- _Problems to work on_
- A) In the Tesla call notes below, what kind of hedging does Elon describe for the Euro and Yen?
- B) Pick up the Tesla call notes below right after their final sentence and add a few more lines in the same style.

- _Reading text_
Interesting question about hedging with regards to Euro and Yen:

Deepak answers no hedging. Elon answers: "Product hedging" - natural hedge by selling and delivering cars in the EU and Japan. Will have to increase price in EU due to stronger Euro v.s. USD.
 
Elon Musk just elaborated again (and again and again) that demand is not an issue and that they could pull other triggers (ad for example) to even increase it. The main difference to other car companies is simply that at this point EVERY car Tesla produces is simply ripped out of their hands. For other car companies thats just not the case so demand is a factor for them. I hope this will sink in with the press someday.
 
Regarding battery "breakthroughs":

Elon: "If anyone has a better cell, please send it to us. Don't send us a powerpoint. Send us a working cell. The battery industry has the highest BS-factor of any industry I have encountered"

- _Information shown_
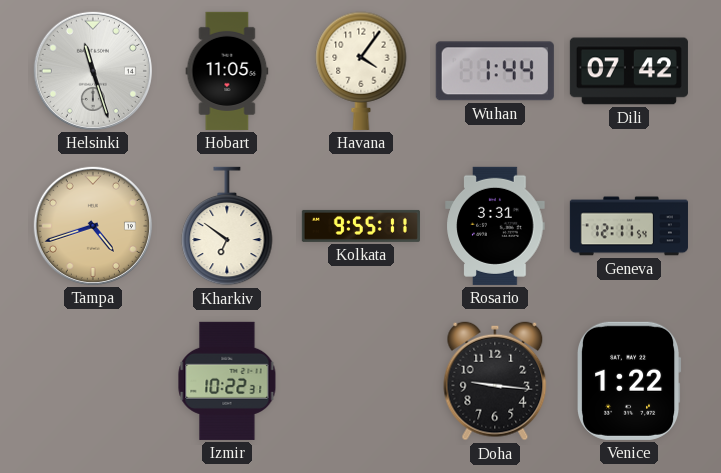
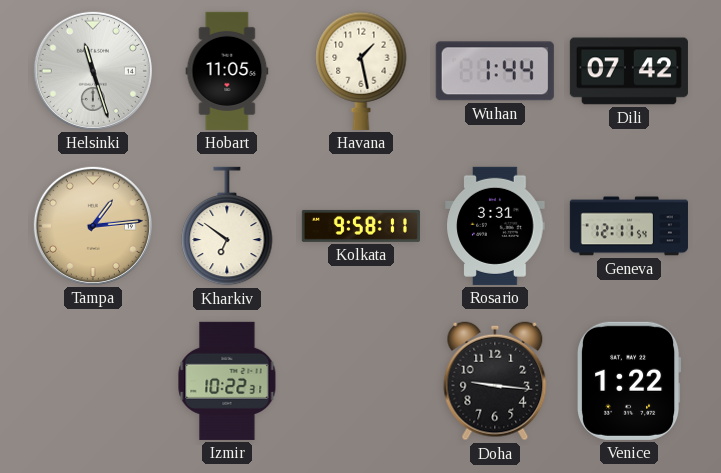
Havana: 4:06 -> 1:28
Tampa: 4:42 -> 1:14
Kolkata: 9:55 -> 9:58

- _Solved problems_
- A) "Product hedging": a natural hedge from selling and delivering cars in the EU and Japan.

- B)
:cool::cool::cool::cool:
 
"if we can't get a 30% reduction in cost, someone should shoot us". LOL

This is actually a surprise to me. I figured the 30% would be due to technology improvements, and that the economies of scale were supposed to go on top of that. They're now saying that location and economies of scale will account for 30%, with technology on top of that. I expect that there will be 30% cost improvement between S and 3 due to technology, so that leaves us at roughly half cost for batteries at launch of 3 as compared to launch of S...which is a fair bit of acceleration above the standard 7-10% I (and Tesla) expect. Interesting.